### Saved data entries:
=====

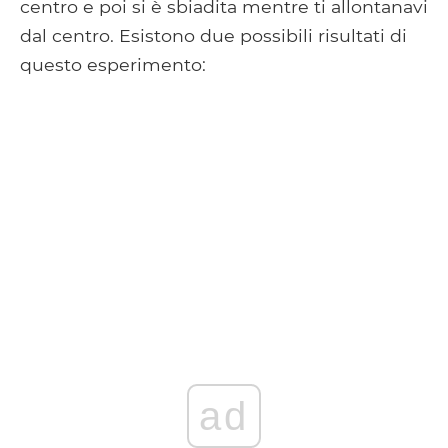
centro e poi si è sbiadita mentre ti allontanavi
dal centro. Esistono due possibili risultati di
questo esperimento:
ad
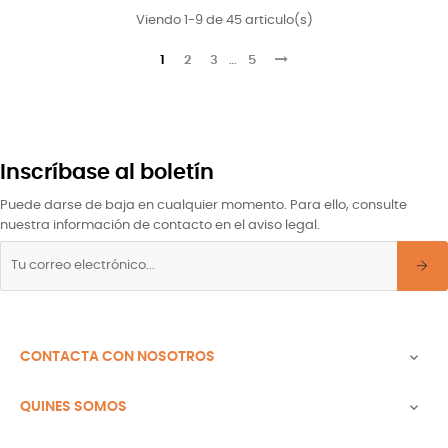
Viendo 1-9 de 45 articulo(s)
1
2
3
…
5
Inscríbase al boletín
Puede darse de baja en cualquier momento. Para ello, consulte
nuestra información de contacto en el aviso legal.
CONTACTA CON NOSOTROS

QUINES SOMOS

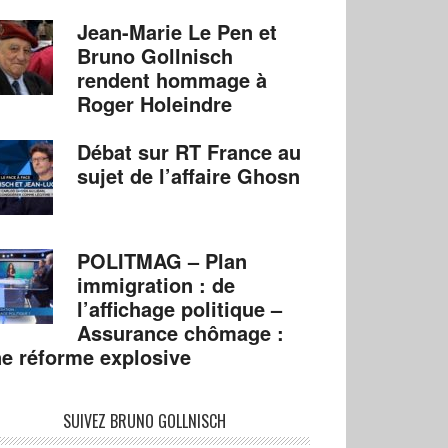
Jean-Marie Le Pen et
Bruno Gollnisch
rendent hommage à
Roger Holeindre
Débat sur RT France au
sujet de l’affaire Ghosn
POLITMAG – Plan
immigration : de
l’affichage politique –
Assurance chômage :
e réforme explosive
SUIVEZ BRUNO GOLLNISCH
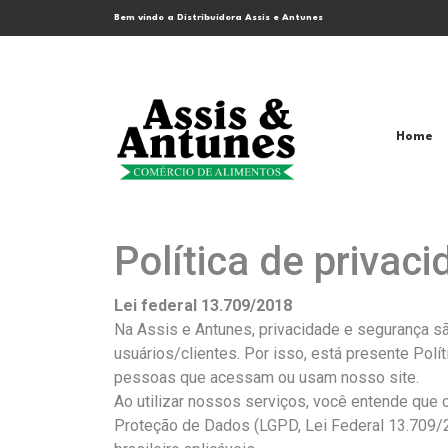
Bem vindo a Distribuidora Assis e Antunes
Home
Política de privac
Lei federal 13.709/2018
Na Assis e Antunes, privacidade e segurança 
usuários/clientes. Por isso, está presente Polí
pessoas que acessam ou usam nosso site.
Ao utilizar nossos serviços, você entende que
Proteção de Dados (LGPD, Lei Federal 13.709/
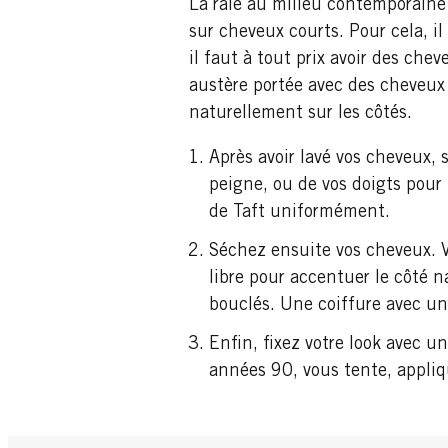
La raie au milieu contemporaine 
sur cheveux courts. Pour cela, il
il faut à tout prix avoir des che
austère portée avec des cheveux
naturellement sur les côtés.
Après avoir lavé vos cheveux, 
peigne, ou de vos doigts pour 
de Taft uniformément.
Séchez ensuite vos cheveux. V
libre pour accentuer le côté
bouclés. Une coiffure avec un
Enfin, fixez votre look avec u
années 90, vous tente, appliq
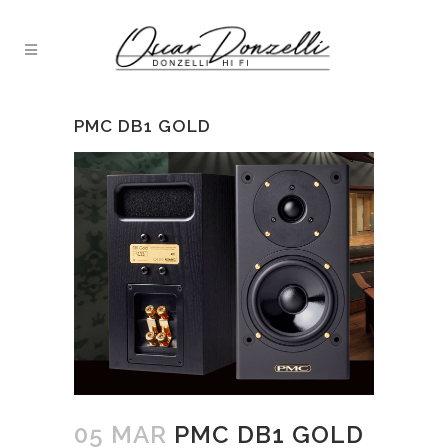
PMC DB1 GOLD
05 MAR
PMC DB1 GOLD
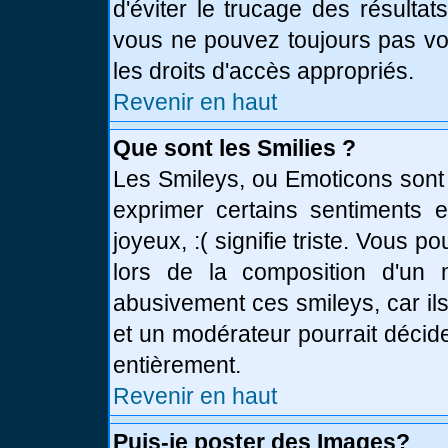
d'éviter le trucage des résulta
vous ne pouvez toujours pas vo
les droits d'accès appropriés.
Revenir en haut
Que sont les Smilies ?
Les Smileys, ou Emoticons sont 
exprimer certains sentiments en
joyeux, :( signifie triste. Vous 
lors de la composition d'un
abusivement ces smileys, car ils
et un modérateur pourrait décid
entièrement.
Revenir en haut
Puis-je poster des Images?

=====

### ACTIVITY:
All that is wanted is the set of lines from the one with "les droits d'accès appropriés." through the last line of the entries, both included, output exactly.

### YOUR RESPONSE:
les droits d'accès appropriés.
Revenir en haut
Que sont les Smilies ?
Les Smileys, ou Emoticons sont 
exprimer certains sentiments en
joyeux, :( signifie triste. Vous 
lors de la composition d'un
abusivement ces smileys, car ils
et un modérateur pourrait décid
entièrement.
Revenir en haut
Puis-je poster des Images?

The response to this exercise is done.